He’s flown almost a million miles already this year. As CEO of Momentum Worldwide, Chris Weil travels between the agency’s 68 offices globally, proselytizing for world-class creative that transcends the medium. This month, he’s a keynote speaker at PROMO Live. Weil has given Senior Editor Betsy Spethmann a preview of his presentation, and provided further thoughts on entrepreneurship, clutter, global culture and Mighty Mouse.
Q: What do you mean, “We are the clutter?”
A: A few years ago, we set out to find a way to measure creative ability of our offices around the world. Is there a standard measurement other than awards and profitability? So we set up 10 questions; the first one was, “Does it break through the clutter?” One creative director picked up another office’s board and said, “This is the clutter.” It was a direct shot. Often there are more boogers on the page than you know what to do with — there’s nothing visually appealing and no idea there. I see that too often in retail and packaged goods. Promotional marketing isn’t the clutter; execution is often the clutter.
Q: Are consumers better marketers than marketers?
A: Yes. We spend too much time talking to ourselves and to clients about what the brand means, and about the silos — business units, budgets. Very few companies have a holistic view of their communications because so much sits in different silos with different budgets and timeframes. Consumers are not constrained; they just consume the message. There’s a purity to the message when it’s right. And if the product is strong, then you’ve got an advocate.
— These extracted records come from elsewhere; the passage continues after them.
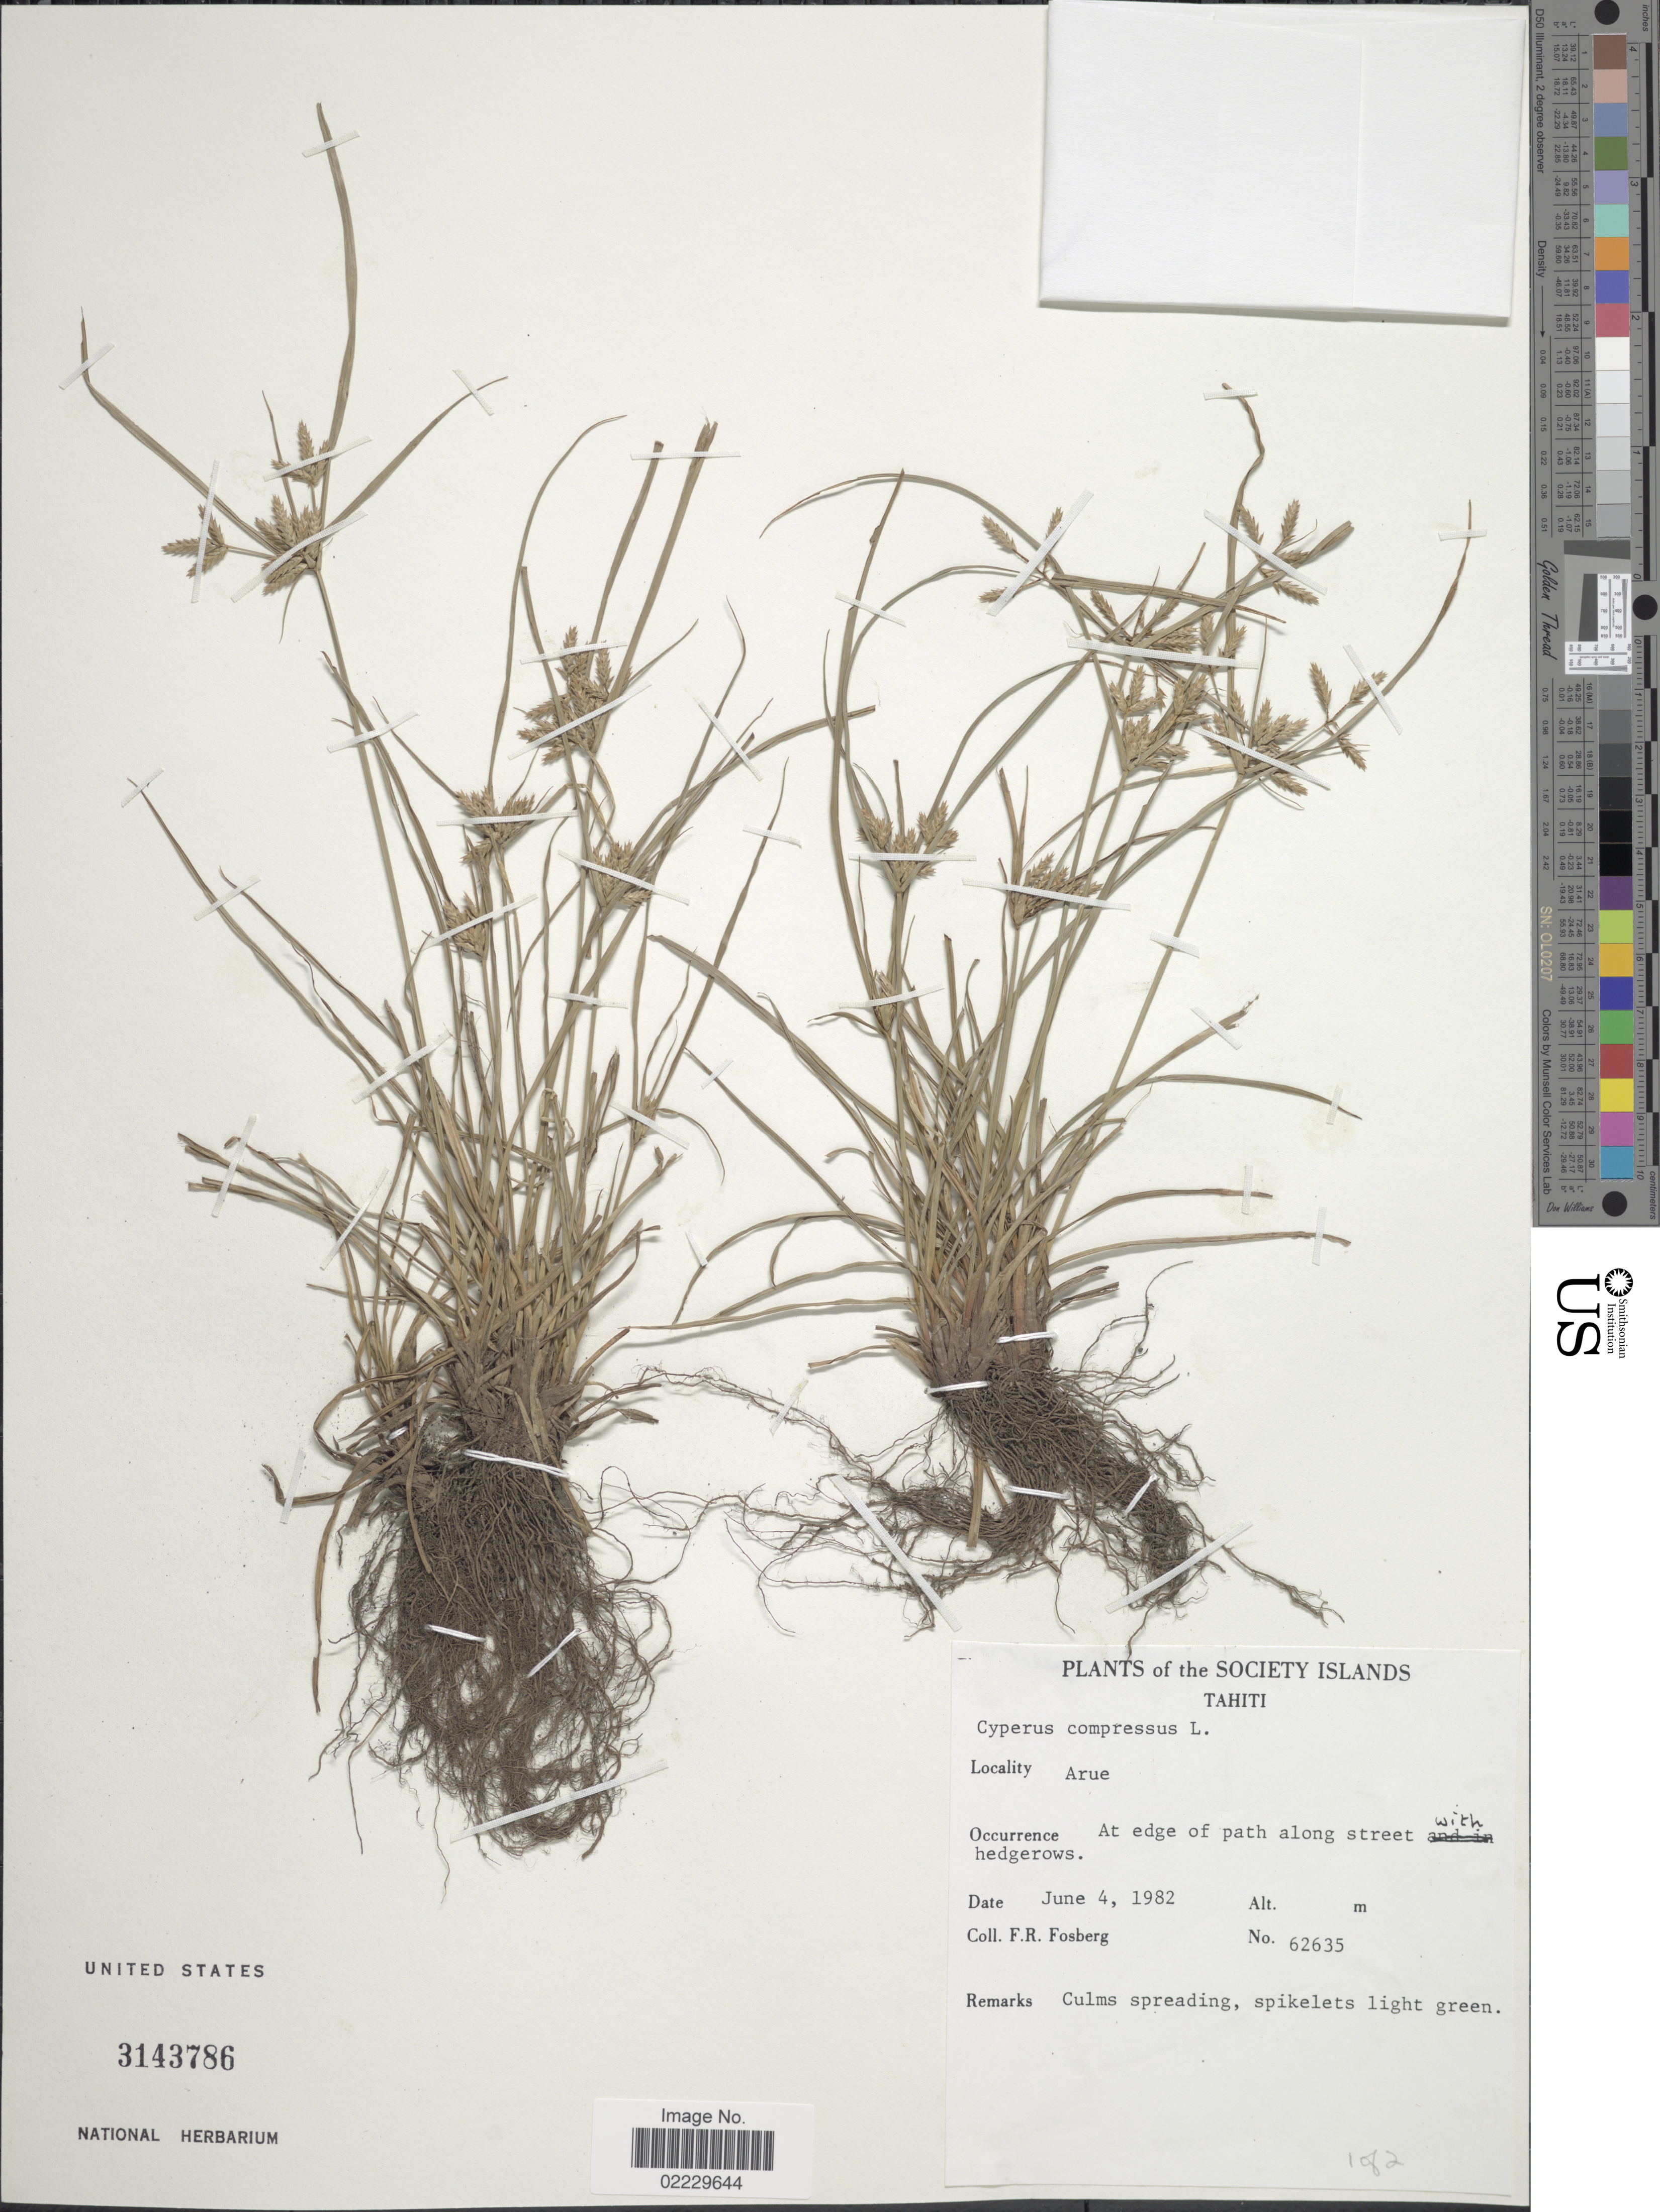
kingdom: Plantae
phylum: Tracheophyta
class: Liliopsida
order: Poales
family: Cyperaceae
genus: Cyperus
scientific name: Cyperus compressus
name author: L.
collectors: F. R. Fosberg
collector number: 62635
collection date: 1982-06-04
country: French Polynesia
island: Tahiti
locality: Society Islands, Tahiti, Arue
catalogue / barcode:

Look at Crispin Porter + Bogusky: They demand to play across every field, in every business unit. [That scope] allows you to manage the messaging at all levels, as opposed to doing just what you’re hired to do. We get to do that some; we’re investing in creative prowess and thought leadership so we can do it more.
Q: What motivates a creative team?
A: Being able to have unbridled creativity, so that one, they can pull anything off, and two, a client will buy it. If you can free creatives up to have 100% belief that no matter what they come up with — because our medium is the world — we really can execute it, then you get unbridled creativity.
Our industry’s ability to pull off complex programs is what we’ve grown up on. We have innate ability to pull off the complicated. Well, to break through now, you have to do things that haven’t been done. And we can pull off anything.
I don’t believe that the creative team is the answer; I believe in the yin and yang of account and creative to develop ideas. With complex messages and things that haven’t been done, you have to have the interplay between the two to make great creative.
And lastly: design, design, design. That’s where the industry often fails. Even if there’s a big idea, sometimes the visual execution doesn’t do it justice.
Q: What’s wrong with entrepreneurs?
A: Nothing. Anyone who can do it on his own, I have all the respect in the world for that. I’ve tried to keep an entrepreneurial culture alive here by pushing business decisions down; the best decisions are made as close to the client as possible. Our global staff is three people. Anything more is just overhead.
What makes an entrepreneur great is having a vision. But once you sell [your agency], you buy into a new vision. Once you cash that check, it’s not your vision alone. You lost control; it was your decision. You’ve got the Ferrari in the garage, not me, pal.
Often the level of management beneath an agency’s owner don’t have the same opportunities [to sell and sever ties], so you make your decision to buy [an agency] on the level below, not on the owner. An agency only has its culture; that’s all that differentiates us.
Q: What do you like about running a global business?
A: The complexity of different cultures. Watching multiple offices work together to do better work for one client. I love to see the commonality that exists among different cultures. [Being global] allows us to work with the biggest and best brands in the world. They challenge us, and let us play on a stage with them.
Q: How — and when — do you turn off work?
A: The only time I truly turn it off is sailing. I don’t do it as much as I used to. Time zones make it hard to get away; I’m talking to Asia while making breakfast for my kids. But I believe in time off. I write a weekly newsletter to the whole staff that highlights people who do cool things on their time off. One woman just took two weeks and went to Mexico for surfing camp. If you don’t take time off, how do you get inspired?
Q: Superman vs. Mighty Mouse, advertising vs. promotion: who’d win?
A: Both would lose. It’s not about discipline marketing anymore. It’s about having an idea, and then using the many tactics at our disposal to get the idea to connect with consumers. [Agencies] shouldn’t be defined by their tactics, but by their ideas, and their ability to execute them with strong design across any medium.
We’ve got media companies saying they can do promotion, and ad agencies trying to figure out where they fit in the new world of no TV, digital agencies saying that the world is two-way and the rest doesn’t matter. Promotion could be narrowly defined into a small tactic in a small window, or in its broader sense of an activity that causes an action. In the end, it’s all about moving the needle to helping our clients’ business grow. That’s the ultimate definition of a good or bad agency.